DOCUMENT SECTION:

DETAILED DESCRIPTION
[0032] Embodiments disclosed herein include a modular antenna
assembly for a wireless communication system. The assembly includes
a housing, an antenna, a connection block, and an interconnect. The
antenna is formed or mounted on an antenna substrate which is
mounted in the housing and connected to the connection block which
is located in the housing. The interconnect has a first end and a
second end, attaches to the connection block at the first end and
electrically connects to the antenna through the connection block.
The interconnect is configured to releasably attach to another
component of the wireless system at the second end to electrically
connect the antenna to the other component at the second end. The
other component may be located in and attached to a structure
separate from the housing.

INFORMATION SHOWN:
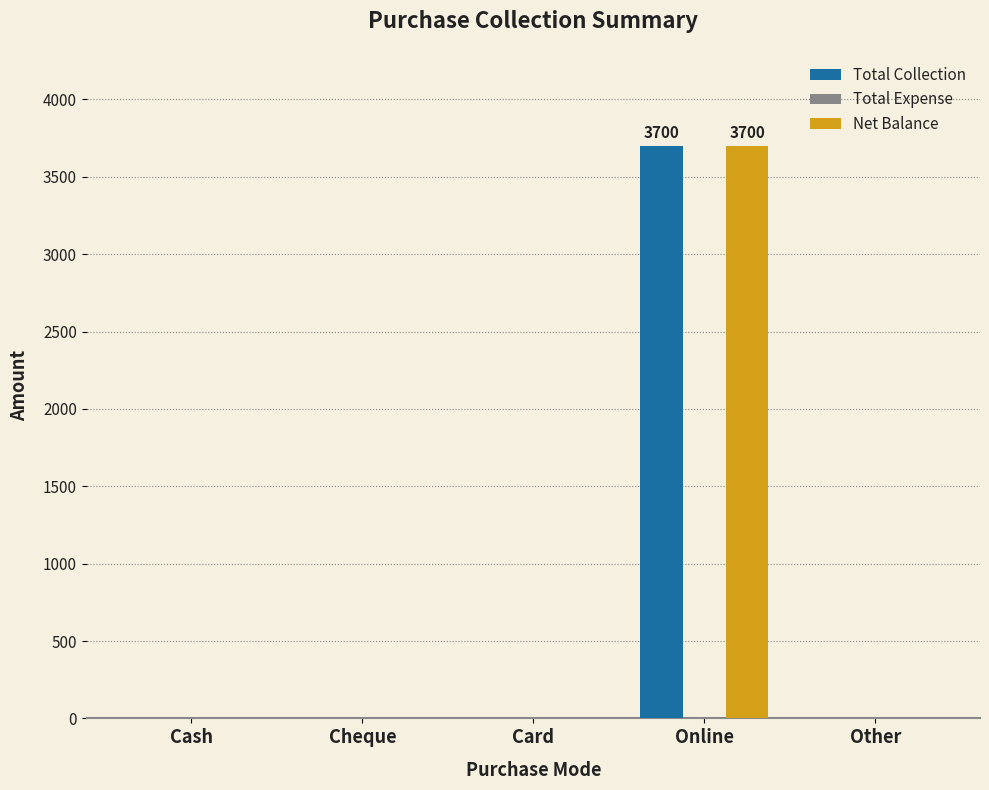

Which label corresponds to the largest value in the chart?

Online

YOUR INSTRUCTIONS: Pick up the detailed description of the modular antenna assembly after its final sentence and continue it.

ANSWER BOX:
[0033] FIGS. 1 and 2 illustrate block diagrams of wireless
communication system 10 having modular antenna assembly 12 which
includes antenna 14 in housing 16. Housing 16 which may be any type
of housing, enclosure, chassis, or the like, separates modular
antenna assembly 12 from one or more of other components 18 of the
wireless communication system 10. Other components 18 may include
any other components of the wireless communication system, as
non-limiting example, non-radiative components. Non-radiative
components may include, as examples, filters, oscillators, mixers
and other electrical components. In FIGS. 1 and 2, other components
18 are shown located in a structure 20. Structure 20 may be any
type of structure on, in or at which the other components 18 may be
located, positioned, mounted, secured, attached, etc. Accordingly,
as non-limiting examples, the structure 20 may include, without
limitation, a mounting surface, a substrate, a chassis, a housing,
an enclosure, a frame, or the like. In FIG. 1, modular antenna
assembly 12 is shown located within or internal to structure 20 in
which other components 18 are located, while in FIG. 2, the modular
antenna assembly 12 is shown located outside of or external of
structure 20 in which other components 18 are located.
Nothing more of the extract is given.